By Denis Dyomkin
SOCHI, Russia (Reuters) - President Vladimir Putin urged the organizers of the 2014 Winter Olympics on Thursday to work through Russia's long annual New Year holiday to ensure Sochi is ready on time for the Games.
After inspecting facilities in the Black Sea resort, where some roads are still being completed and construction equipment is strewn across the city, he said there was still work to be done before the Games open on February 7.
"It is not only evident to us, but to all observers too, that tremendous, high-quality work has been done," he told officials involved in organizing the Games. "There are things that need to be accomplished, perfected at the final stage."
"The New Year holidays are approaching," he added. "For you and those working on Olympic sites, the New Year will come after the Paralympic Games end on March 17. For you, New Year will be on March 18."
Russia comes to a virtual standstill between December 31 and January 8, with the main family celebrations on New Year's Eve, a tradition that dates to the Soviet Communist era. Many Russians now also celebrate Orthodox Christmas on January 7.

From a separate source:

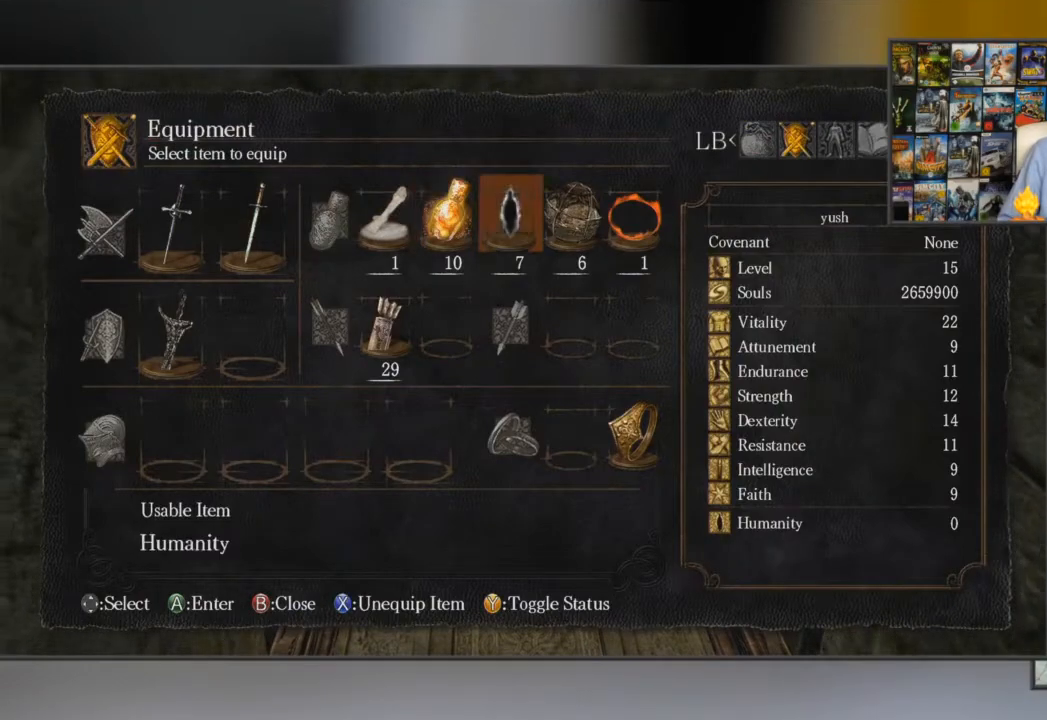
{"buttons": ["DPAD_LEFT"], "left_stick": "center", "right_stick": "center", "events": [[66, "DPAD_RIGHT", "down"], [133, "DPAD_RIGHT", "up"], [433, "DPAD_LEFT", "down"]]}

Putin has staked his personal political prestige on staging a successful Olympics and the Games are expected to cost about $50 billion. During a trip to Sochi in September, he criticized failures and delays in preparations.
The former KGB spy said that construction work should be finished on time, including that of the main Fisht stadium where the opening ceremony will be held, and which Putin is expected to visit on Friday. It has not yet been opened.
Some roads near Olympic sites are still being paved and various buildings are still fenced off and surrounded by construction equipment.
Thirteen official sites are being built, including a stadium that can house 40,000 people, plus facilities for ice hockey, skiing, snowboarding and skating. About 120,000 visitors are expected during the two-week Games.
The preparations have been marred by calls abroad to boycott the Games over a Russian law banning the spread of "gay propaganda" among minors, which rights activists say is discriminatory and in breach of Olympic values.
Putin has said several times that gay athletes are welcome in Russia and that no discrimination will be tolerated. He has said the law is needed to protect young people.
Russia also faces security challenges as Sochi is next to its restive North Caucasus region, which is rocked by almost daily violence from a Islamist insurgency rooted into two Chechen wars.
The Olympic torch has also suffered some problems while being carried around Russia. In the latest mishap, a Russian torchbearer's clothing caught fire this week as he carried it through a Siberian city.